### Aim of the exercise
The data below holds a line containing "Dari informasi yang Selular himpun, Apple Inc" and a line containing "La CNCI a eu le plaisir d’organiser"; please quote exactly those two lines and every line between them, and nothing else.

### Data listing
★ ★ ★ ★ ★ ★ ★
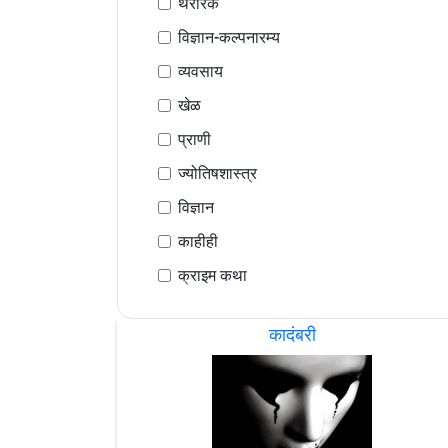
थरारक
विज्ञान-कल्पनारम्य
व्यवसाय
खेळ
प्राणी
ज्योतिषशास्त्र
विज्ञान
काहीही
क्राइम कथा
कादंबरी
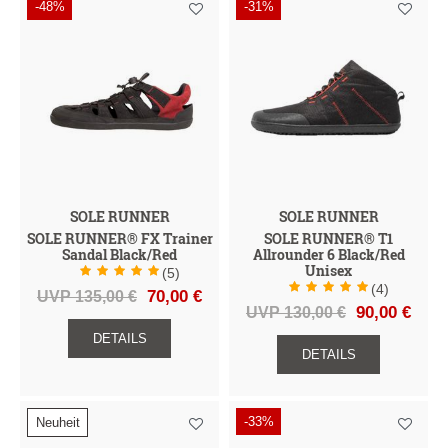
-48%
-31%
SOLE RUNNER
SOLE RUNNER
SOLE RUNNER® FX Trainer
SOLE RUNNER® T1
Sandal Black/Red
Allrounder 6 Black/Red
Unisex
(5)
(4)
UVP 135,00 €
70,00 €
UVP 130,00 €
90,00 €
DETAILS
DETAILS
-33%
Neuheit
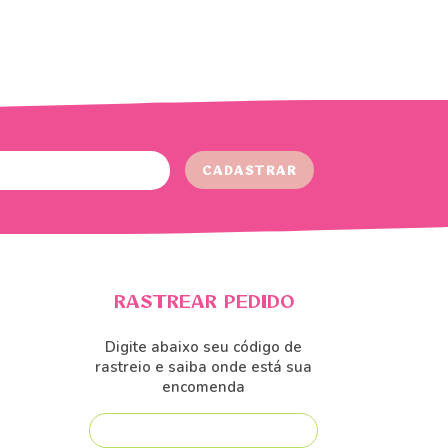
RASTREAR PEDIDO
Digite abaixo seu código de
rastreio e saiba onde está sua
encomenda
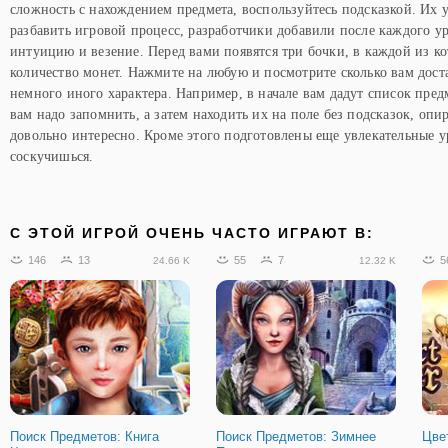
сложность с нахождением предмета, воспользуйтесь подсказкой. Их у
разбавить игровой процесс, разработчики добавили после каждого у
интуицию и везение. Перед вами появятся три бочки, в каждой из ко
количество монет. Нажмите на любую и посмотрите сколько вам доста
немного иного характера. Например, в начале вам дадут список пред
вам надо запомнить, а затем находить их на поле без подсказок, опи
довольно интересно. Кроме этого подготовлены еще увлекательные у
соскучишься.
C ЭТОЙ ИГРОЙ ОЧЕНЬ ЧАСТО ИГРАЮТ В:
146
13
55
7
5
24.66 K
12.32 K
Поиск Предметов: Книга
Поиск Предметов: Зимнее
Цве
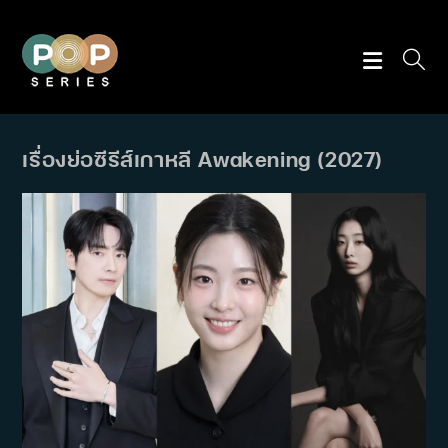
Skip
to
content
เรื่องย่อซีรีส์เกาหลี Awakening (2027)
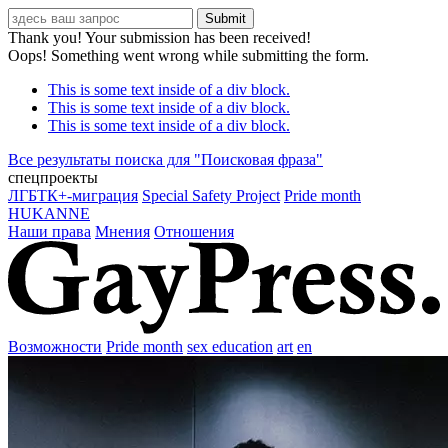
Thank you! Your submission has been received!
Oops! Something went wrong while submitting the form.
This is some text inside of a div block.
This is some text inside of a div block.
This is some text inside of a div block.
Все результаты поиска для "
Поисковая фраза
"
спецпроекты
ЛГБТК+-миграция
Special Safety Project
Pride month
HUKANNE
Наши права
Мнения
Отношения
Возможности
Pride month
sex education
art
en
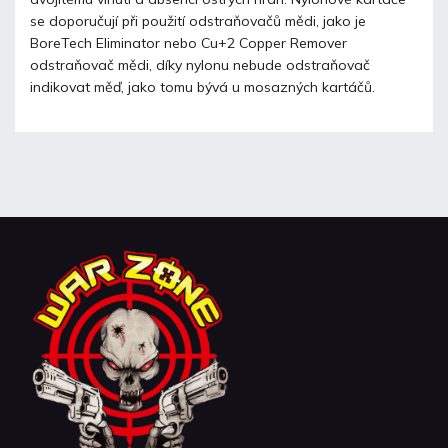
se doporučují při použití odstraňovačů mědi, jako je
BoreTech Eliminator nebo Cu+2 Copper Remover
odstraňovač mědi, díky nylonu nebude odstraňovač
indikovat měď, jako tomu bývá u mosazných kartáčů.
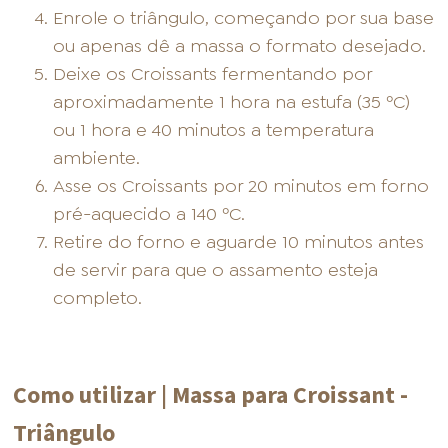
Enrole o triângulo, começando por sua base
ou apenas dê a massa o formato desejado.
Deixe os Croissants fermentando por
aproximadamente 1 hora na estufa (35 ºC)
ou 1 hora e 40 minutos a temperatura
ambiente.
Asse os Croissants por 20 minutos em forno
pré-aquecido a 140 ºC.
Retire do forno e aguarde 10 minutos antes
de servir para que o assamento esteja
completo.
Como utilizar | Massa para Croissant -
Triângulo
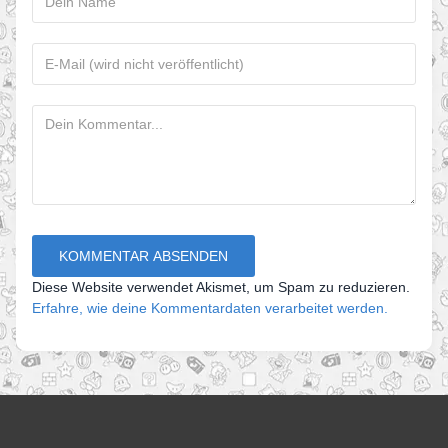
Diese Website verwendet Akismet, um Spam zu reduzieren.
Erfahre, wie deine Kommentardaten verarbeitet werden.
★ ★ ★ ★ ★ ★ ★
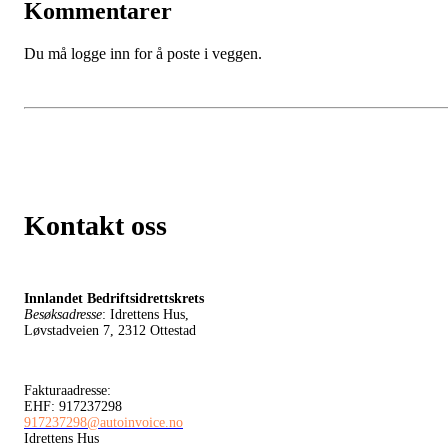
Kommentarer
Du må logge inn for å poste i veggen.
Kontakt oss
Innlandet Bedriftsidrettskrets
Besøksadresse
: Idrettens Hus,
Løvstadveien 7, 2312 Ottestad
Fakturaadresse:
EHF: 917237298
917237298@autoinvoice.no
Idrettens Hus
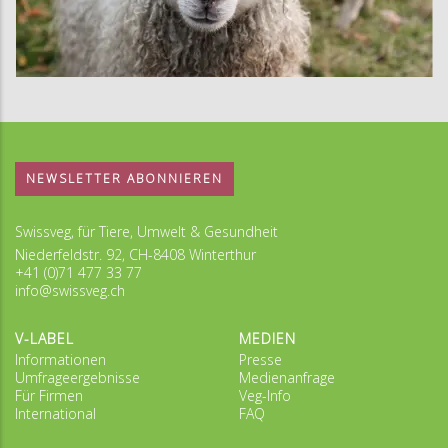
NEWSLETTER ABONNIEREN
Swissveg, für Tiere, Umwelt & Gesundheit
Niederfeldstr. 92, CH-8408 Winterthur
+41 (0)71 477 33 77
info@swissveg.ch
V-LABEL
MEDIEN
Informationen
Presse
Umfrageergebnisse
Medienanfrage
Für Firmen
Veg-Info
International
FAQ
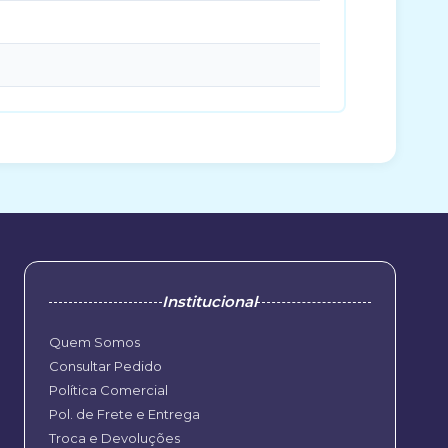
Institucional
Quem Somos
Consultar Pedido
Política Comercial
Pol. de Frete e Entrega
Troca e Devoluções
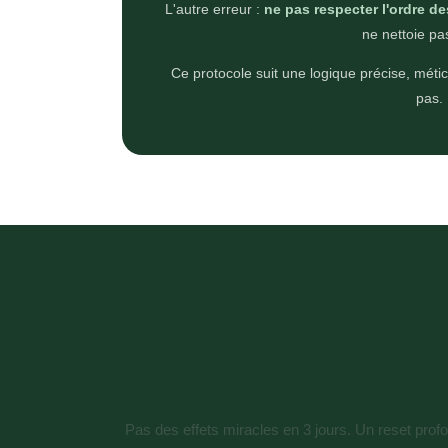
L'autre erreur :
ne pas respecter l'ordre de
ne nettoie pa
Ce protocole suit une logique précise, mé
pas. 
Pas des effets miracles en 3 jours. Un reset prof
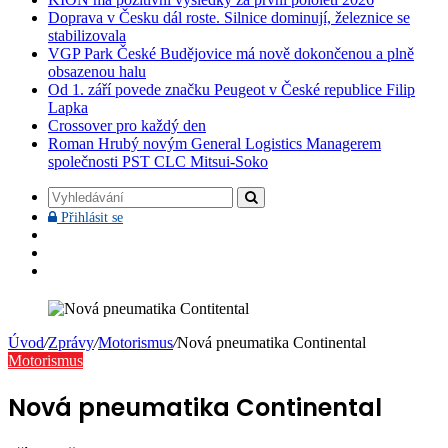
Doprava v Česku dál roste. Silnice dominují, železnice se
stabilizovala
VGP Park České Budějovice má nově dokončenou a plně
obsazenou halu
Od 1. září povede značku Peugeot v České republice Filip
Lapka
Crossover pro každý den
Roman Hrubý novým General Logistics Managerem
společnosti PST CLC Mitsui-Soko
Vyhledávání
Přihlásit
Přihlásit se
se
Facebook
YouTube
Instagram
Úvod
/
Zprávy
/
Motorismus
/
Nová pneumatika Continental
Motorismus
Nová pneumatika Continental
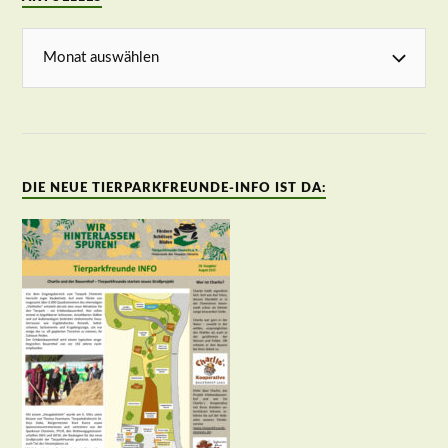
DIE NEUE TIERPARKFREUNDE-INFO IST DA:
★ ★ ★ ★ ★ ★ ★
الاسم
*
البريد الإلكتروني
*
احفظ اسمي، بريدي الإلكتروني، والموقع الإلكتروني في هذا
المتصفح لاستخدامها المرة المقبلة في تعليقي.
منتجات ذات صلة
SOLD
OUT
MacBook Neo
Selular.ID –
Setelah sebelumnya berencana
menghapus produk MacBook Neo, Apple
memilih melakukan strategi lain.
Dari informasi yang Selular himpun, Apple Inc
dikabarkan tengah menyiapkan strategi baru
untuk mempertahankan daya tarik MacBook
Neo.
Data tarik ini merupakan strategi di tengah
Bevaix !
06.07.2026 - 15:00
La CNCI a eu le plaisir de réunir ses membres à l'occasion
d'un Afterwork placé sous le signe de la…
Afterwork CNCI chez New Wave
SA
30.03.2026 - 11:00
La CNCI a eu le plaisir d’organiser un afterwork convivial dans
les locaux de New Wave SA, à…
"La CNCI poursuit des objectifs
★ ★ ★ ★ ★ ★ ★
### Task answer
Dari informasi yang Selular himpun, Apple Inc
dikabarkan tengah menyiapkan strategi baru
untuk mempertahankan daya tarik MacBook
Neo.
Data tarik ini merupakan strategi di tengah
Bevaix !
06.07.2026 - 15:00
La CNCI a eu le plaisir de réunir ses membres à l'occasion
d'un Afterwork placé sous le signe de la…
Afterwork CNCI chez New Wave
SA
30.03.2026 - 11:00
La CNCI a eu le plaisir d’organiser un afterwork convivial dans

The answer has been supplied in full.